◆ EXERCISE GOAL
Set down each entry as it stands. Skip the pictures.

◆ EXCERPTED DATA
-----

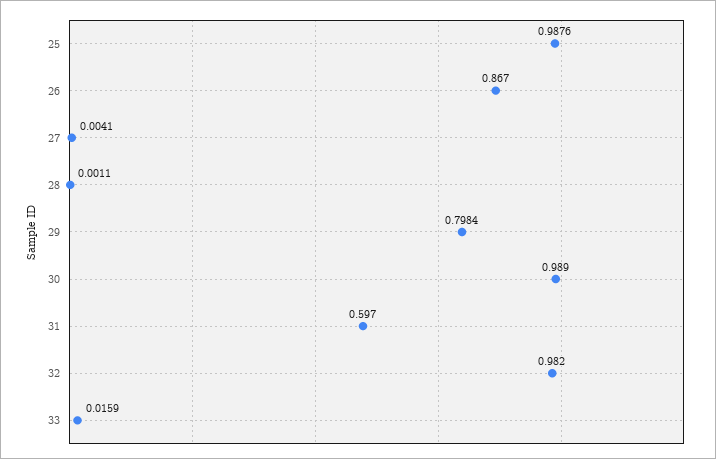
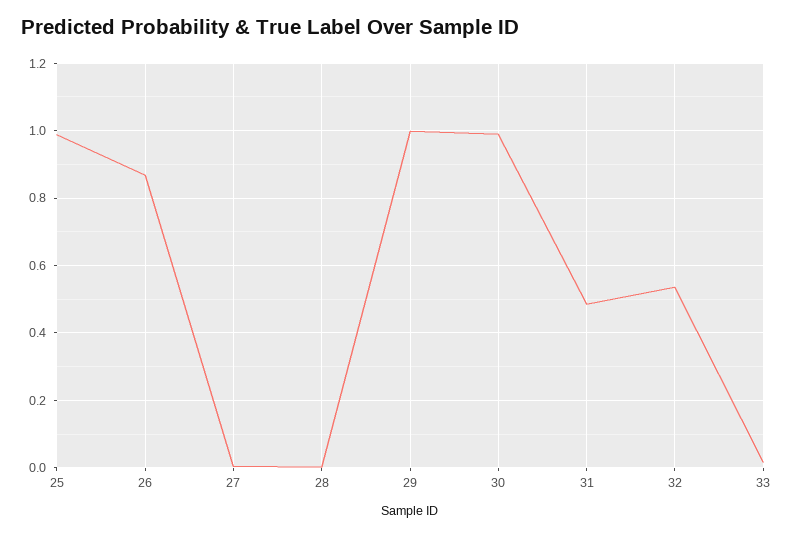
29: 0.7984 -> 1
31: 0.597 -> 0.48
32: 0.982 -> 0.54

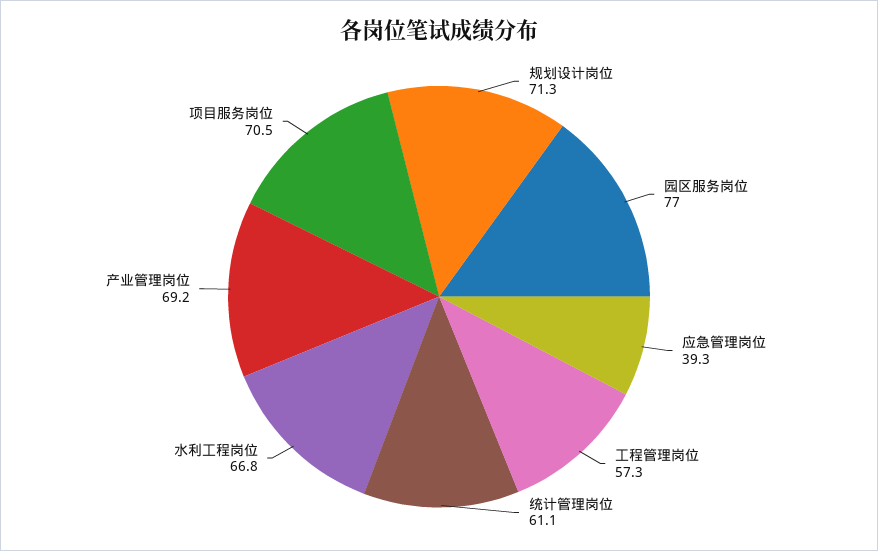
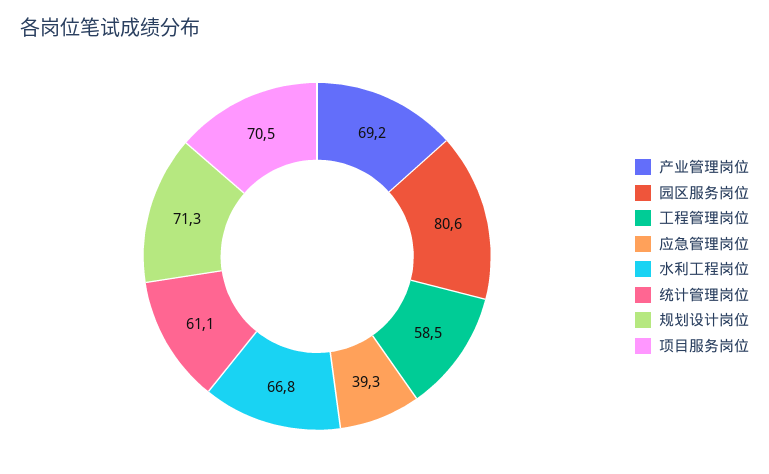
园区服务岗位: 77 -> 80.6
工程管理岗位: 57.3 -> 58.5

-----

◆ TASK RESPONSE
29: 0.7984 -> 1
31: 0.597 -> 0.48
32: 0.982 -> 0.54

园区服务岗位: 77 -> 80.6
工程管理岗位: 57.3 -> 58.5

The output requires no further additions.